::: Provided data :::

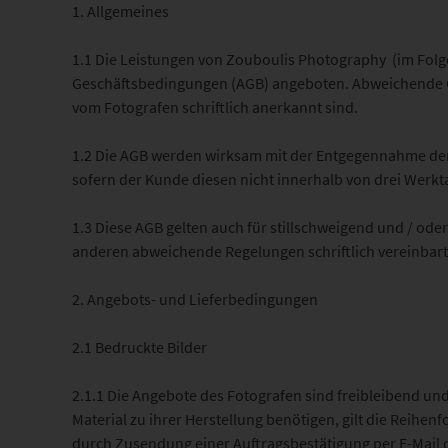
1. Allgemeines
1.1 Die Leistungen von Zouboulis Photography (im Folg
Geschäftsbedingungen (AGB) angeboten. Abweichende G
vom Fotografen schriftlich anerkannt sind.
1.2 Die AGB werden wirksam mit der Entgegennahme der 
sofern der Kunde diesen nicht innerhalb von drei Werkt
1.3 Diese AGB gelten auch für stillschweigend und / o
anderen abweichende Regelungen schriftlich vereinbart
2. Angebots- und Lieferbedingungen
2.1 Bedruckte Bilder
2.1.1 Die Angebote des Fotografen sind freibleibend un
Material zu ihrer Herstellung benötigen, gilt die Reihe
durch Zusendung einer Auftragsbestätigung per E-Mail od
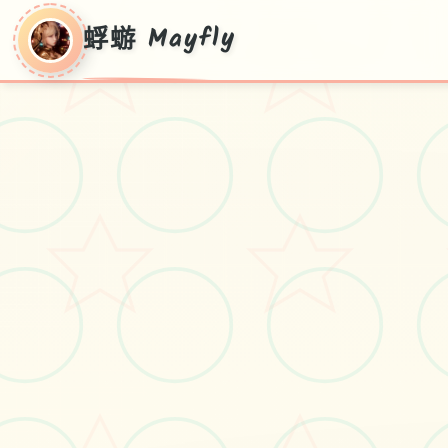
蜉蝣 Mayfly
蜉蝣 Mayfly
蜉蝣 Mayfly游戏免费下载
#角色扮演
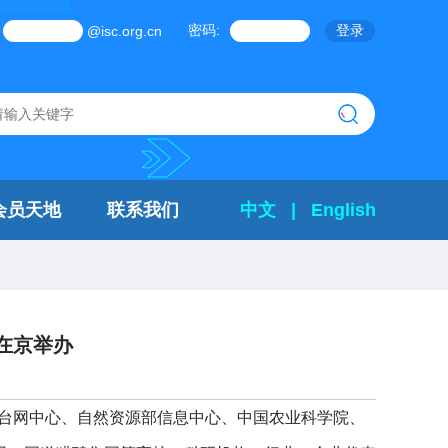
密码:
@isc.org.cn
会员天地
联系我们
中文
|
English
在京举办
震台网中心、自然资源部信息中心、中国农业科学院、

:::
::: Provided data :::

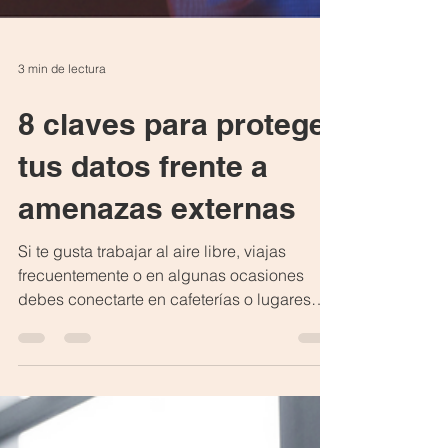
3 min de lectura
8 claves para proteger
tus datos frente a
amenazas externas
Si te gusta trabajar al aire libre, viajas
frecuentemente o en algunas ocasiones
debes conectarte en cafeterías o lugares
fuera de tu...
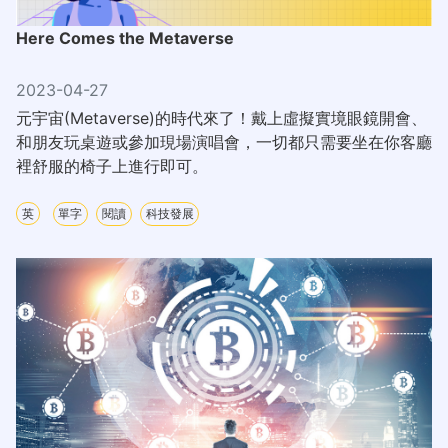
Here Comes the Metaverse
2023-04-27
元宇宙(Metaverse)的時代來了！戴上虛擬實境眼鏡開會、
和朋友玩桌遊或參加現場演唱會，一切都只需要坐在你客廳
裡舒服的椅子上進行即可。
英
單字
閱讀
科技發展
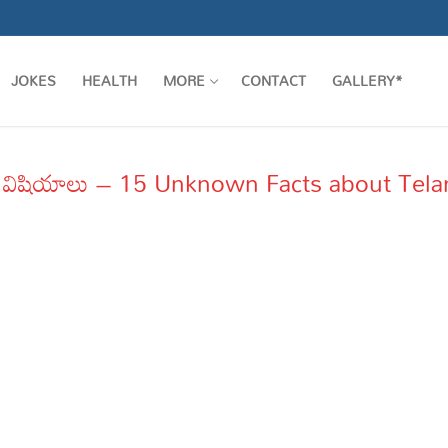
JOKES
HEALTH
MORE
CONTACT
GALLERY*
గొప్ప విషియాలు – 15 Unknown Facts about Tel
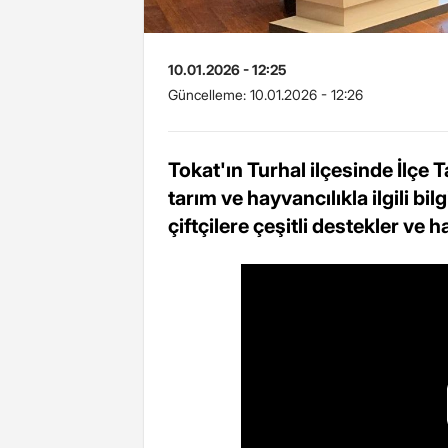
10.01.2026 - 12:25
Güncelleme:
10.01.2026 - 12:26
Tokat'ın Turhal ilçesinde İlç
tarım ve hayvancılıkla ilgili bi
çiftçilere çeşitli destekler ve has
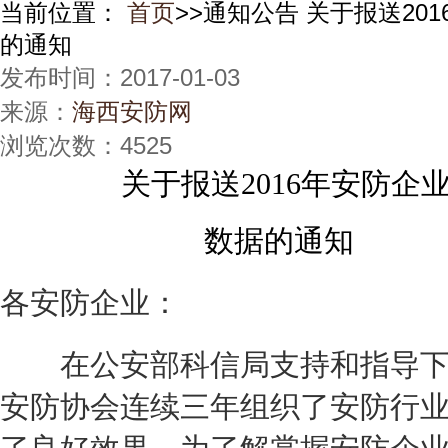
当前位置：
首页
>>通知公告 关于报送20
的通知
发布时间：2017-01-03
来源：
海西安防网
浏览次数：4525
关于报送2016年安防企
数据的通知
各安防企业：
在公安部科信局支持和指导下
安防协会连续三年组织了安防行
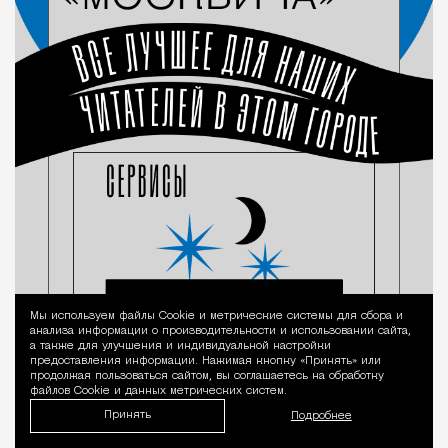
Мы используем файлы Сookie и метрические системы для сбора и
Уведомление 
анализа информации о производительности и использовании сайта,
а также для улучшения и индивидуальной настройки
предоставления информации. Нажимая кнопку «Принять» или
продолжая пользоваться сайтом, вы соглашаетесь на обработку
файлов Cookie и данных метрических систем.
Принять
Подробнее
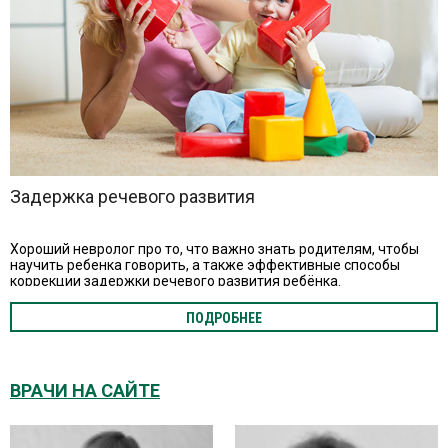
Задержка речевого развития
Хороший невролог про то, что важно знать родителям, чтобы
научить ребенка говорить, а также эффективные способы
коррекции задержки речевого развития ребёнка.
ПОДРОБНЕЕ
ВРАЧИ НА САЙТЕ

:::

Using the data above, report how many lines include the string "также" and add nothing to the number.

2